▶ Dataset records:
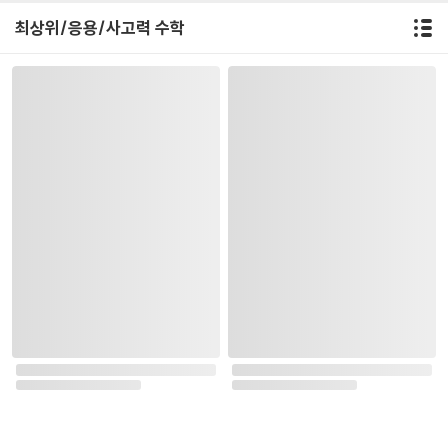
최상위/응용/사고력 수학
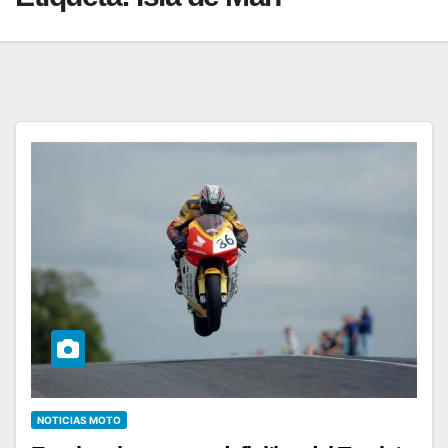
NOTICIAS MOTO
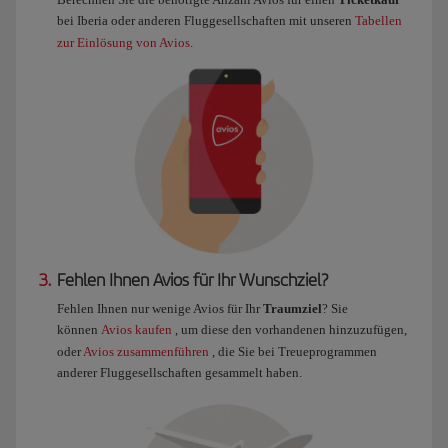
bei Iberia oder anderen Fluggesellschaften mit unseren
Tabellen
zur Einlösung von Avios
.
3.
Fehlen Ihnen Avios für Ihr Wunschziel?
Fehlen Ihnen nur wenige Avios für Ihr
Traumziel
? Sie
können
Avios kaufen
, um diese den vorhandenen hinzuzufügen,
oder
Avios zusammenführen
, die Sie bei Treueprogrammen
anderer Fluggesellschaften gesammelt haben.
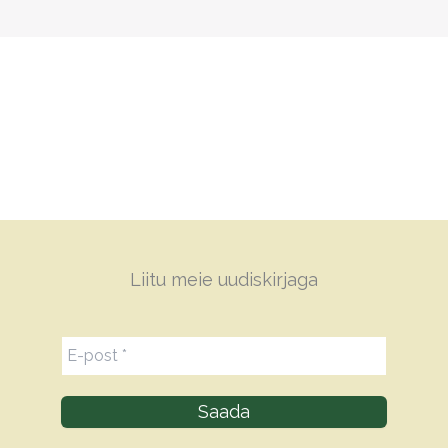
Liitu meie uudiskirjaga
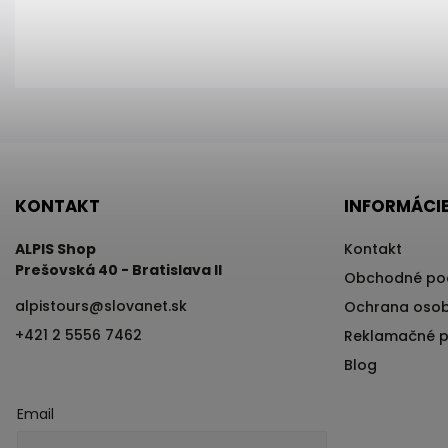
KONTAKT
INFORMÁCIE
ALPIS Shop
Kontakt
Prešovská 40 - Bratislava II
Obchodné po
alpistours
@
slovanet.sk
Ochrana osob
+421 2 5556 7462
Reklamačné 
Blog
Email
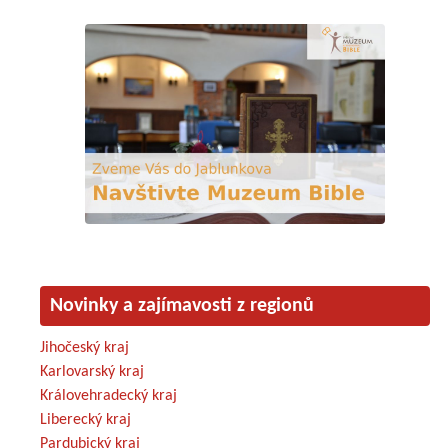
Novinky a zajímavosti z regionů
Jihočeský kraj
Karlovarský kraj
Královehradecký kraj
Liberecký kraj
Pardubický kraj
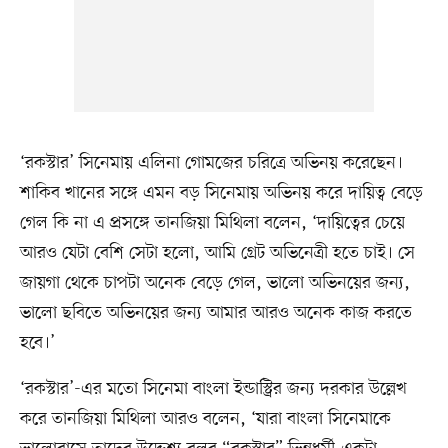
‘রকস্টার’ সিনেমায় এলিনা গোমজের চরিত্রে অভিনয় করেছেন।
শাকিব খানের সঙ্গে এমন বড় সিনেমায় অভিনয় করে দায়িত্ব বেড়ে
গেল কি না এ প্রসঙ্গে তানজিয়া মিথিলা বলেন, ‘দায়িত্বের চেয়ে
আরও যেটা বেশি সেটা হলো, আমি গ্রেট অভিনেত্রী হতে চাই। সে
জায়গা থেকে চাপটা অনেক বেড়ে গেল, ভালো অভিনয়ের জন্য,
ভালো ছবিতে অভিনয়ের জন্য আমার আরও অনেক কাজ করতে
হবে।’
‘রকস্টার’-এর মতো সিনেমা বাংলা ইন্ডাস্ট্রির জন্য দরকার উল্লেখ
করে তানজিয়া মিথিলা আরও বলেন, ‘যারা বাংলা সিনেমাকে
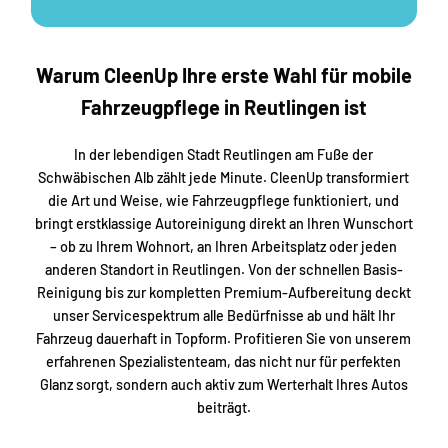
Warum CleenUp Ihre erste Wahl für mobile
Fahrzeugpflege in Reutlingen ist
In der lebendigen Stadt Reutlingen am Fuße der
Schwäbischen Alb zählt jede Minute. CleenUp transformiert
die Art und Weise, wie Fahrzeugpflege funktioniert, und
bringt erstklassige Autoreinigung direkt an Ihren Wunschort
– ob zu Ihrem Wohnort, an Ihren Arbeitsplatz oder jeden
anderen Standort in Reutlingen. Von der schnellen Basis-
Reinigung bis zur kompletten Premium-Aufbereitung deckt
unser Servicespektrum alle Bedürfnisse ab und hält Ihr
Fahrzeug dauerhaft in Topform. Profitieren Sie von unserem
erfahrenen Spezialistenteam, das nicht nur für perfekten
Glanz sorgt, sondern auch aktiv zum Werterhalt Ihres Autos
beiträgt.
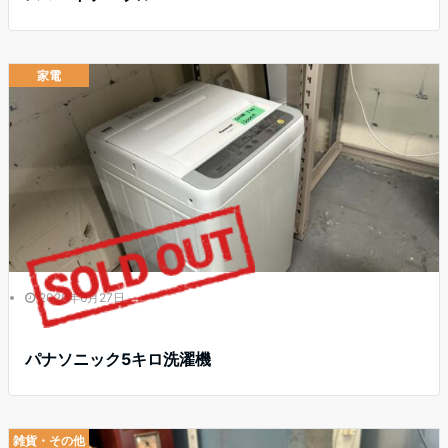
家電
2026年6月27日
パナソニック5キロ洗濯機
雑貨・その他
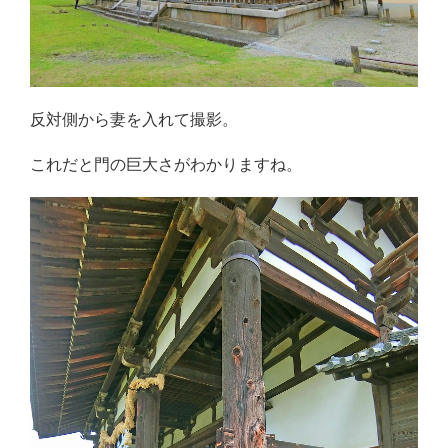
反対側から妻を入れて撮影。
これだと門の巨大さがわかりますね。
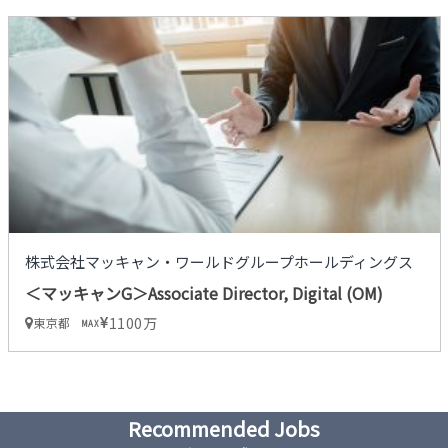
株式会社マッキャン・ワールドグループホールディングス
＜マッキャンG＞Associate Director, Digital (OM)
1100万
東京都
MAX
Recommended Jobs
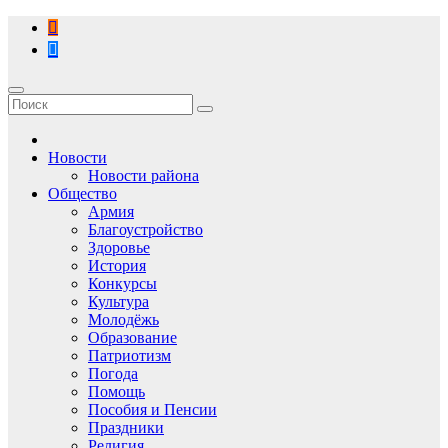
Перейти
к
содержимому
Новости
Новости района
Общество
Армия
Благоустройство
Здоровье
История
Конкурсы
Культура
Молодёжь
Образование
Патриотизм
Погода
Помощь
Пособия и Пенсии
Праздники
Религия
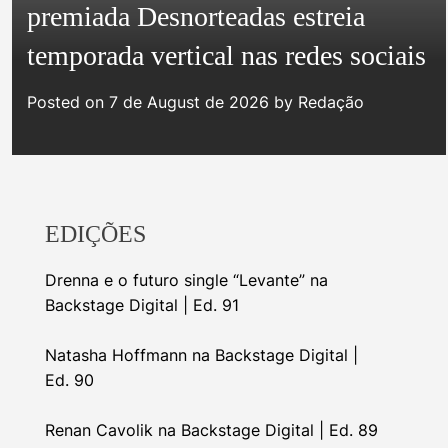
e
premiada Desnorteadas estreia
g
temporada vertical nas redes sociais
o
r
Posted on
7 de August de 2026
by
Redação
i
e
s
EDIÇÕES
Drenna e o futuro single “Levante” na
Backstage Digital | Ed. 91
Natasha Hoffmann na Backstage Digital |
Ed. 90
Renan Cavolik na Backstage Digital | Ed. 89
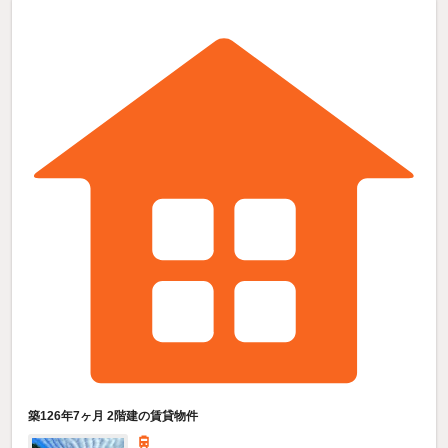
築126年7ヶ月 2階建の賃貸物件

▶ Exercise prompt: Please reproduce the data above word for word, skipping all images.

▶ Solution:
최상위/응용/사고력 수학
NOTICIAS MOTO
bei Iberia oder anderen Fluggesellschaften mit unseren
Tabellen
zur Einlösung von Avios
.
3.
Fehlen Ihnen Avios für Ihr Wunschziel?
Fehlen Ihnen nur wenige Avios für Ihr
Traumziel
? Sie
können
Avios kaufen
, um diese den vorhandenen hinzuzufügen,
oder
Avios zusammenführen
, die Sie bei Treueprogrammen
anderer Fluggesellschaften gesammelt haben.
Liitu meie uudiskirjaga
KONTAKT
INFORMÁCIE
ALPIS Shop
Kontakt
Prešovská 40 - Bratislava II
Obchodné po
alpistours
@
slovanet.sk
Ochrana osob
+421 2 5556 7462
Reklamačné 
Blog
Email
Novinky a zajímavosti z regionů
Jihočeský kraj
Karlovarský kraj
Královehradecký kraj
Liberecký kraj
Pardubický kraj
‘রকস্টার’ সিনেমায় এলিনা গোমজের চরিত্রে অভিনয় করেছেন।
শাকিব খানের সঙ্গে এমন বড় সিনেমায় অভিনয় করে দায়িত্ব বেড়ে
গেল কি না এ প্রসঙ্গে তানজিয়া মিথিলা বলেন, ‘দায়িত্বের চেয়ে
আরও যেটা বেশি সেটা হলো, আমি গ্রেট অভিনেত্রী হতে চাই। সে
জায়গা থেকে চাপটা অনেক বেড়ে গেল, ভালো অভিনয়ের জন্য,
ভালো ছবিতে অভিনয়ের জন্য আমার আরও অনেক কাজ করতে
হবে।’
‘রকস্টার’-এর মতো সিনেমা বাংলা ইন্ডাস্ট্রির জন্য দরকার উল্লেখ
করে তানজিয়া মিথিলা আরও বলেন, ‘যারা বাংলা সিনেমাকে
Warum CleenUp Ihre erste Wahl für mobile
Fahrzeugpflege in Reutlingen ist
In der lebendigen Stadt Reutlingen am Fuße der
Schwäbischen Alb zählt jede Minute. CleenUp transformiert
die Art und Weise, wie Fahrzeugpflege funktioniert, und
bringt erstklassige Autoreinigung direkt an Ihren Wunschort
– ob zu Ihrem Wohnort, an Ihren Arbeitsplatz oder jeden
anderen Standort in Reutlingen. Von der schnellen Basis-
Reinigung bis zur kompletten Premium-Aufbereitung deckt
unser Servicespektrum alle Bedürfnisse ab und hält Ihr
Fahrzeug dauerhaft in Topform. Profitieren Sie von unserem
erfahrenen Spezialistenteam, das nicht nur für perfekten
Glanz sorgt, sondern auch aktiv zum Werterhalt Ihres Autos
beiträgt.
家電
2026年6月27日
パナソニック5キロ洗濯機
雑貨・その他
反対側から妻を入れて撮影。
これだと門の巨大さがわかりますね。
株式会社マッキャン・ワールドグループホールディングス
＜マッキャンG＞Associate Director, Digital (OM)
1100万
東京都
MAX
Recommended Jobs
Перейти
к
содержимому
Новости
Новости района
Общество
Армия
Благоустройство
Здоровье
История
Конкурсы
Культура
Молодёжь
Образование
Патриотизм
Погода
Помощь
Пособия и Пенсии
Праздники
Религия
e
premiada Desnorteadas estreia
g
temporada vertical nas redes sociais
o
r
Posted on
7 de August de 2026
by
Redação
i
e
s
EDIÇÕES
Drenna e o futuro single “Levante” na
Backstage Digital | Ed. 91
Natasha Hoffmann na Backstage Digital |
Ed. 90
Renan Cavolik na Backstage Digital | Ed. 89
築126年7ヶ月 2階建の賃貸物件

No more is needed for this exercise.